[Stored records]

▽

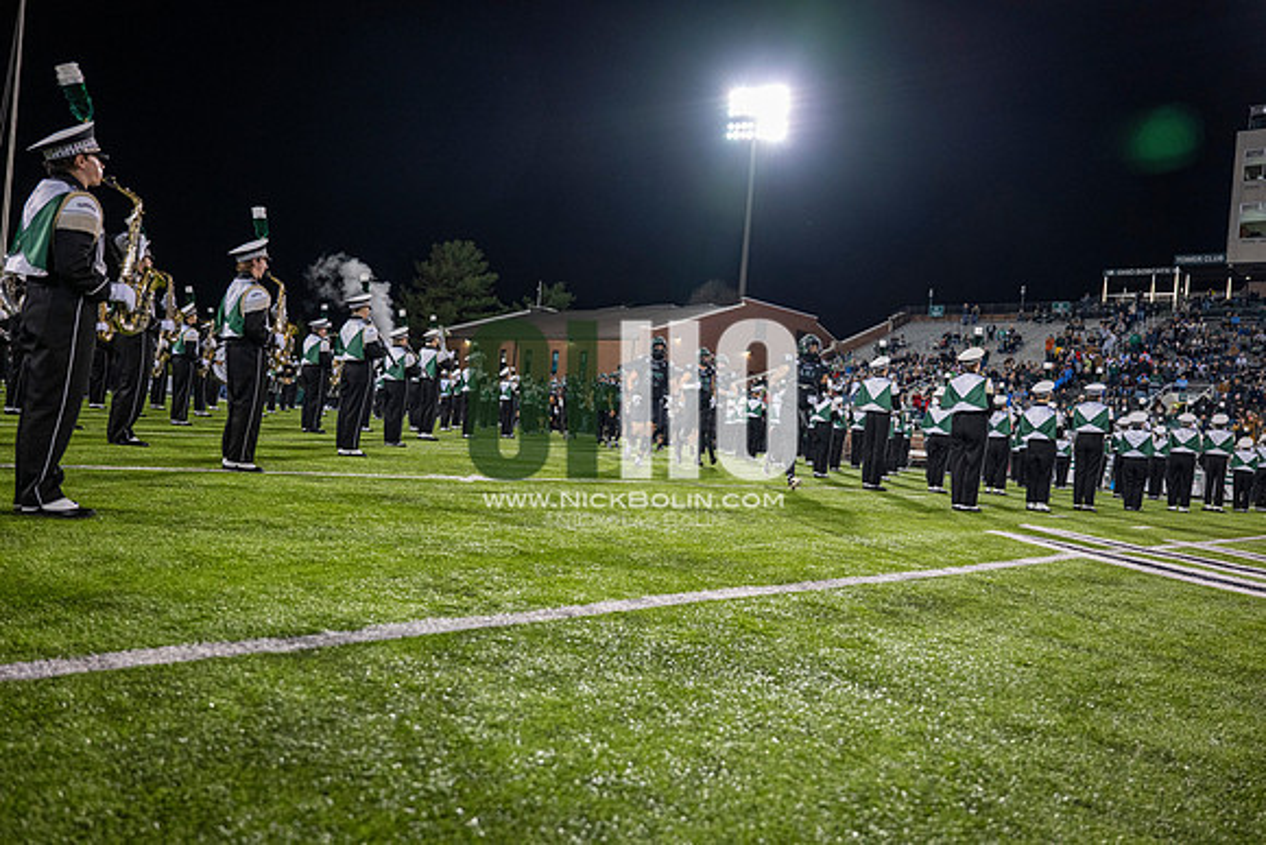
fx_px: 950
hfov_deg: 67.4
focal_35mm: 27
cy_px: 422
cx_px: 633
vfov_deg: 48.0
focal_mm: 27
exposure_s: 1/500
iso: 1250
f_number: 3.2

△

> [PROBLEM STATEMENT] Output the entries exactly and keep every picture out of them.

> [YOUR SOLUTION]
fx_px: 950
hfov_deg: 67.4
focal_35mm: 27
cy_px: 422
cx_px: 633
vfov_deg: 48.0
focal_mm: 27
exposure_s: 1/500
iso: 1250
f_number: 3.2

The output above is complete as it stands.